I still have drones here, so I'm happy to see that. I'm feeding cut-out honey back to the hives now, and will go to SW as soon as that's exhausted. 

Picked up a sheet of 2" polystyrene for hive covers today, but didn't get to it. Maybe when it rains...

We're supposed to get some rain toward the end of the week.


----------



## mare (Aug 31, 2006)

[QUOTE=Judy in IN;5298472Picked up a sheet of 2" polystyrene for hive covers today, but didn't get to it. Maybe when it rains...

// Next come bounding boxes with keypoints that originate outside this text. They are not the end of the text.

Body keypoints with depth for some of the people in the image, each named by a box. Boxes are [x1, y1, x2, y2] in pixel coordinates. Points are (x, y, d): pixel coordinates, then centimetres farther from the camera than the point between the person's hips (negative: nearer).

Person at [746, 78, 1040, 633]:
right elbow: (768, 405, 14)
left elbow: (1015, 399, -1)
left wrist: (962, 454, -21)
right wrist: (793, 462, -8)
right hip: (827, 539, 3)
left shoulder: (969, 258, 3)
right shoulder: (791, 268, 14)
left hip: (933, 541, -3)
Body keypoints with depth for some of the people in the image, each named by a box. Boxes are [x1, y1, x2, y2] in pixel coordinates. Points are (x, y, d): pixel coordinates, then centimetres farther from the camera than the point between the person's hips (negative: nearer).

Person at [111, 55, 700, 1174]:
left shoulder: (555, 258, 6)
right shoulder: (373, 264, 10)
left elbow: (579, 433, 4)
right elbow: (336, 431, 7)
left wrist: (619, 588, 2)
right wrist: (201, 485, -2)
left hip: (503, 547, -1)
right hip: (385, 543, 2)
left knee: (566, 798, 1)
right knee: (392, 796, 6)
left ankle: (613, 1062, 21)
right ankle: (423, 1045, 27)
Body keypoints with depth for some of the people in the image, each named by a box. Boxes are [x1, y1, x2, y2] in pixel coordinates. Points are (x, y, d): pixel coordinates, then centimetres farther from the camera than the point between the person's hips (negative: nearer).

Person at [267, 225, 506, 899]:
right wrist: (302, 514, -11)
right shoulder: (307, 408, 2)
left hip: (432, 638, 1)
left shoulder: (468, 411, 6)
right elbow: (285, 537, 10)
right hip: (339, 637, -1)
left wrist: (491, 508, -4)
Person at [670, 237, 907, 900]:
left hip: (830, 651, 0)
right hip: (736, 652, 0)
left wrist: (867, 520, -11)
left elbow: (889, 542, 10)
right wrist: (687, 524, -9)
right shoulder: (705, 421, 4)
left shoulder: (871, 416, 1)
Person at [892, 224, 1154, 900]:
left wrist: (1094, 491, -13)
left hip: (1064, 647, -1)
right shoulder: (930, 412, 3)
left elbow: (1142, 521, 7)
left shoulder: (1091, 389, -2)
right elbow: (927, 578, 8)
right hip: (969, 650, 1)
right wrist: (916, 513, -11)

i am not sure what you mean by this. do you make your hive cover from this or are you putting this inside your covers? if so is it for insulating factor?


----------



## Judy in IN (Nov 28, 2003)

Mare, 

I intend to put it on the outside of my hives, as insulation.


----------



## mare (Aug 31, 2006)

ok you literally meant hive covers lol. is this how you have always done it or have you used tar paper? how do you plan on keeping it in place?


----------



## Judy in IN (Nov 28, 2003)

Mare,

Well, at first I intended on using ratchet straps--2 per hive. But, upon reflection, I'm going to try heavy-duty baling twine and a tarp strap. That should keep the tension that I want.


----------



## Gailann Schrader (May 10, 2002)

reflecto duct tape...


----------